* Study text *
****
Tuesday 17 Jul 2018 | 17:51 | SYDNEY
Tuesday 17 Jul 2018 | 17:51 | SYDNEY

Iran: Disarmament we can believe in (part 2)


Raoul Heinrichs

23 July 2009 15:50

Vanessa Newby clearly doesn’t share my confidence in the feasibility or desirability of an attack on Iran’s nuclear facilities. So before I elaborate on what an effective US military strategy might look like, allow me to respond to her very thoughtful riposte by exploring what I think might be a few tender spots in her own analysis.

Vanessa warns against confronting Iran, concerned that it might compromise political reforms arising from the ongoing post-election upheaval. To me, this overstates both the probability of political change in Iran and its likely impact on Iranian foreign policy. While the clerical leadership is clearly divided, the ruthless efficiency with which the regime has restored and maintained order in the weeks since the election suggests a determination on the part of Khamenei and his cohorts to consolidate their political dominance.

Of course, even if it were to occur, political reform in Iran is neither a vital US interest nor an end in itself. Moreover, the assumption that it might dampen Tehran’s nuclear ambitions, making it more receptive to compromise, is at best a tenuous one, as Obama himself has acknowledged.
****
* Extracted data *
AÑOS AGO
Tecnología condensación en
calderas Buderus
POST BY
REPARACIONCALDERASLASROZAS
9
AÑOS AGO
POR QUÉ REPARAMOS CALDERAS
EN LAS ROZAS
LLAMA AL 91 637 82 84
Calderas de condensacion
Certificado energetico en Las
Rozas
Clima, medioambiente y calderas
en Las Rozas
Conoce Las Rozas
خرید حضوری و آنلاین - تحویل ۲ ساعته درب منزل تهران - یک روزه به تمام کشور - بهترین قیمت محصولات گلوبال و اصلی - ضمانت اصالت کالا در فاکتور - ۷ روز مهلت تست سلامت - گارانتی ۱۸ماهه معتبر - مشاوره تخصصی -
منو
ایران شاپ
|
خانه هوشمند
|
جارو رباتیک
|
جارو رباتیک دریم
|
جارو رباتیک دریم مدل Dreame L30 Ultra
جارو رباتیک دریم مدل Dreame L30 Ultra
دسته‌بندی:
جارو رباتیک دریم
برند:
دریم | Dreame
****
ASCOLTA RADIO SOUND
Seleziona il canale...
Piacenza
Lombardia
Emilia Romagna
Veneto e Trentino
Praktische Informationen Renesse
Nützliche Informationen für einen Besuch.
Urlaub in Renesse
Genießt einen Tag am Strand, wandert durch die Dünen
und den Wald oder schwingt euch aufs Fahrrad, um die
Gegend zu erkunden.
****
* Task instructions *
1. Quote the Iran article word for word, the stretch from "Vanessa warns against" through "their political dominance.".
2. In the Iran article, what does the regime's ruthless efficiency in restoring order since the election suggest?
3. List every person named in the Iran article.

* Solved tasks *
1.
Vanessa warns against confronting Iran, concerned that it might compromise political reforms arising from the ongoing post-election upheaval. To me, this overstates both the probability of political change in Iran and its likely impact on Iranian foreign policy. While the clerical leadership is clearly divided, the ruthless efficiency with which the regime has restored and maintained order in the weeks since the election suggests a determination on the part of Khamenei and his cohorts to consolidate their political dominance.

2. It suggests that Khamenei and his cohorts are determined to consolidate their political dominance.

3.
Raoul Heinrichs
Vanessa Newby
Khamenei
Obama